[Quiz items based on charts]

>>

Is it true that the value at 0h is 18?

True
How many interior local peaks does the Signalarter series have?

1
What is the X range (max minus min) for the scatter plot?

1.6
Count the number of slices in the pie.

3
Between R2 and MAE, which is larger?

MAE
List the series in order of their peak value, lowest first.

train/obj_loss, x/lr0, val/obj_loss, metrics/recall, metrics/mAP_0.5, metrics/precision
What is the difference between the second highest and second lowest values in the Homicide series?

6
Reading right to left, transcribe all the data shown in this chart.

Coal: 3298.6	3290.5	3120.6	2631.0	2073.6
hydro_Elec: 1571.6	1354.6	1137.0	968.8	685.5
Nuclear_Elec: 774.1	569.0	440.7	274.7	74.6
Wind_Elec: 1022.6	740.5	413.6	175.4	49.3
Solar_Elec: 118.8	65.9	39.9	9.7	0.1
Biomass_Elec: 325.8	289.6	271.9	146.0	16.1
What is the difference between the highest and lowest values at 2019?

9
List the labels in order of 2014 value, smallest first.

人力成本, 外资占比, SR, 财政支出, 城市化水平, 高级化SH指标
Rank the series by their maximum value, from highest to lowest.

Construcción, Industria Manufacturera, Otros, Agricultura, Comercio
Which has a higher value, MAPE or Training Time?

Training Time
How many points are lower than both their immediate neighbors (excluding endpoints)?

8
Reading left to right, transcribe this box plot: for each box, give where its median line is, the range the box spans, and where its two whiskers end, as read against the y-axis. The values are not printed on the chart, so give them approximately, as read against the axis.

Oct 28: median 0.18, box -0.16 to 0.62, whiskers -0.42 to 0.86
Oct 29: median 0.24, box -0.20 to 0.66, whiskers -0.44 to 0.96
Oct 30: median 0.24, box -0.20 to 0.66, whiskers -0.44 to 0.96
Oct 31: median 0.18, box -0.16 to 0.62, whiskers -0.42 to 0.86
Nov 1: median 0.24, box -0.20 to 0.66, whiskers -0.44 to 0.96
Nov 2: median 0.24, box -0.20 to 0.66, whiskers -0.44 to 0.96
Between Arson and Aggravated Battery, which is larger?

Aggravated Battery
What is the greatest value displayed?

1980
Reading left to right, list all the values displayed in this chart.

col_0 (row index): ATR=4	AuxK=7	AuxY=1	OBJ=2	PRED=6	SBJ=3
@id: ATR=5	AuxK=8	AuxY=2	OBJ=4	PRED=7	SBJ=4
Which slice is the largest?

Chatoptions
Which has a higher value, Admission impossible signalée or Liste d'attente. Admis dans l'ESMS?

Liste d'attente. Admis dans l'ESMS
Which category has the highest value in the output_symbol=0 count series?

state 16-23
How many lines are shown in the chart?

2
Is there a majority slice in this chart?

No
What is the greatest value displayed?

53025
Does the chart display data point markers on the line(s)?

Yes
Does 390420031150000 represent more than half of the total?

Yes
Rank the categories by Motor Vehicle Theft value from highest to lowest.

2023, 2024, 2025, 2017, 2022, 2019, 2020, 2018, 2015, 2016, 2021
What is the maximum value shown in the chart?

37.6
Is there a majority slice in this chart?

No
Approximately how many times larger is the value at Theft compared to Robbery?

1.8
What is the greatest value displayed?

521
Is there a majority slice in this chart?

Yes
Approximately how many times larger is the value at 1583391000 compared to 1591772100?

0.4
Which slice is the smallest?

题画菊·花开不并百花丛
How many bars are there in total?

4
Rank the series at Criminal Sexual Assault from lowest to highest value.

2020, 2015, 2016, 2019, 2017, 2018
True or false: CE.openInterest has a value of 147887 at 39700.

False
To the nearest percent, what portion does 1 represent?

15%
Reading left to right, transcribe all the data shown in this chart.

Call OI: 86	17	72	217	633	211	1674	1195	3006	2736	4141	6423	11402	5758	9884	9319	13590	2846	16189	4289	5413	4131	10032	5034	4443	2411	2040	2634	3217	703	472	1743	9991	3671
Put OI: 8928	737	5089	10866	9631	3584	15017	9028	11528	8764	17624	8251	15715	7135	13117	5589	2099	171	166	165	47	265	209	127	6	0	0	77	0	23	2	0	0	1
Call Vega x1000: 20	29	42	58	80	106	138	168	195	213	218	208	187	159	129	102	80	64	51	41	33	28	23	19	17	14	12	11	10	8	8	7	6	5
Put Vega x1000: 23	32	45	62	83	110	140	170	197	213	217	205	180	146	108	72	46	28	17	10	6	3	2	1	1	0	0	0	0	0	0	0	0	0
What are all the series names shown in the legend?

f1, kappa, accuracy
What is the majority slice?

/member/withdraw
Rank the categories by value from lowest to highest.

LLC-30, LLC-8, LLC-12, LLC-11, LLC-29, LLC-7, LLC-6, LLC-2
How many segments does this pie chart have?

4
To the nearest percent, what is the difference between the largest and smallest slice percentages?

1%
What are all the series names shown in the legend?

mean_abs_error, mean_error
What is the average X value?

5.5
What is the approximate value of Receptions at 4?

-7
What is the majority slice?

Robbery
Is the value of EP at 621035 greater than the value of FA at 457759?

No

<<

Reproduce all of the data above verbatim, line for line.

Is it true that the value at 0h is 18?

True
How many interior local peaks does the Signalarter series have?

1
What is the X range (max minus min) for the scatter plot?

1.6
Count the number of slices in the pie.

3
Between R2 and MAE, which is larger?

MAE
List the series in order of their peak value, lowest first.

train/obj_loss, x/lr0, val/obj_loss, metrics/recall, metrics/mAP_0.5, metrics/precision
What is the difference between the second highest and second lowest values in the Homicide series?

6
Reading right to left, transcribe all the data shown in this chart.

Coal: 3298.6	3290.5	3120.6	2631.0	2073.6
hydro_Elec: 1571.6	1354.6	1137.0	968.8	685.5
Nuclear_Elec: 774.1	569.0	440.7	274.7	74.6
Wind_Elec: 1022.6	740.5	413.6	175.4	49.3
Solar_Elec: 118.8	65.9	39.9	9.7	0.1
Biomass_Elec: 325.8	289.6	271.9	146.0	16.1
What is the difference between the highest and lowest values at 2019?

9
List the labels in order of 2014 value, smallest first.

人力成本, 外资占比, SR, 财政支出, 城市化水平, 高级化SH指标
Rank the series by their maximum value, from highest to lowest.

Construcción, Industria Manufacturera, Otros, Agricultura, Comercio
Which has a higher value, MAPE or Training Time?

Training Time
How many points are lower than both their immediate neighbors (excluding endpoints)?

8
Reading left to right, transcribe this box plot: for each box, give where its median line is, the range the box spans, and where its two whiskers end, as read against the y-axis. The values are not printed on the chart, so give them approximately, as read against the axis.

Oct 28: median 0.18, box -0.16 to 0.62, whiskers -0.42 to 0.86
Oct 29: median 0.24, box -0.20 to 0.66, whiskers -0.44 to 0.96
Oct 30: median 0.24, box -0.20 to 0.66, whiskers -0.44 to 0.96
Oct 31: median 0.18, box -0.16 to 0.62, whiskers -0.42 to 0.86
Nov 1: median 0.24, box -0.20 to 0.66, whiskers -0.44 to 0.96
Nov 2: median 0.24, box -0.20 to 0.66, whiskers -0.44 to 0.96
Between Arson and Aggravated Battery, which is larger?

Aggravated Battery
What is the greatest value displayed?

1980
Reading left to right, list all the values displayed in this chart.

col_0 (row index): ATR=4	AuxK=7	AuxY=1	OBJ=2	PRED=6	SBJ=3
@id: ATR=5	AuxK=8	AuxY=2	OBJ=4	PRED=7	SBJ=4
Which slice is the largest?

Chatoptions
Which has a higher value, Admission impossible signalée or Liste d'attente. Admis dans l'ESMS?

Liste d'attente. Admis dans l'ESMS
Which category has the highest value in the output_symbol=0 count series?

state 16-23
How many lines are shown in the chart?

2
Is there a majority slice in this chart?

No
What is the greatest value displayed?

53025
Does the chart display data point markers on the line(s)?

Yes
Does 390420031150000 represent more than half of the total?

Yes
Rank the categories by Motor Vehicle Theft value from highest to lowest.

2023, 2024, 2025, 2017, 2022, 2019, 2020, 2018, 2015, 2016, 2021
What is the maximum value shown in the chart?

37.6
Is there a majority slice in this chart?

No
Approximately how many times larger is the value at Theft compared to Robbery?

1.8
What is the greatest value displayed?

521
Is there a majority slice in this chart?

Yes
Approximately how many times larger is the value at 1583391000 compared to 1591772100?

0.4
Which slice is the smallest?

题画菊·花开不并百花丛
How many bars are there in total?

4
Rank the series at Criminal Sexual Assault from lowest to highest value.

2020, 2015, 2016, 2019, 2017, 2018
True or false: CE.openInterest has a value of 147887 at 39700.

False
To the nearest percent, what portion does 1 represent?

15%
Reading left to right, transcribe all the data shown in this chart.

Call OI: 86	17	72	217	633	211	1674	1195	3006	2736	4141	6423	11402	5758	9884	9319	13590	2846	16189	4289	5413	4131	10032	5034	4443	2411	2040	2634	3217	703	472	1743	9991	3671
Put OI: 8928	737	5089	10866	9631	3584	15017	9028	11528	8764	17624	8251	15715	7135	13117	5589	2099	171	166	165	47	265	209	127	6	0	0	77	0	23	2	0	0	1
Call Vega x1000: 20	29	42	58	80	106	138	168	195	213	218	208	187	159	129	102	80	64	51	41	33	28	23	19	17	14	12	11	10	8	8	7	6	5
Put Vega x1000: 23	32	45	62	83	110	140	170	197	213	217	205	180	146	108	72	46	28	17	10	6	3	2	1	1	0	0	0	0	0	0	0	0	0
What are all the series names shown in the legend?

f1, kappa, accuracy
What is the majority slice?

/member/withdraw
Rank the categories by value from lowest to highest.

LLC-30, LLC-8, LLC-12, LLC-11, LLC-29, LLC-7, LLC-6, LLC-2
How many segments does this pie chart have?

4
To the nearest percent, what is the difference between the largest and smallest slice percentages?

1%
What are all the series names shown in the legend?

mean_abs_error, mean_error
What is the average X value?

5.5
What is the approximate value of Receptions at 4?

-7
What is the majority slice?

Robbery
Is the value of EP at 621035 greater than the value of FA at 457759?

No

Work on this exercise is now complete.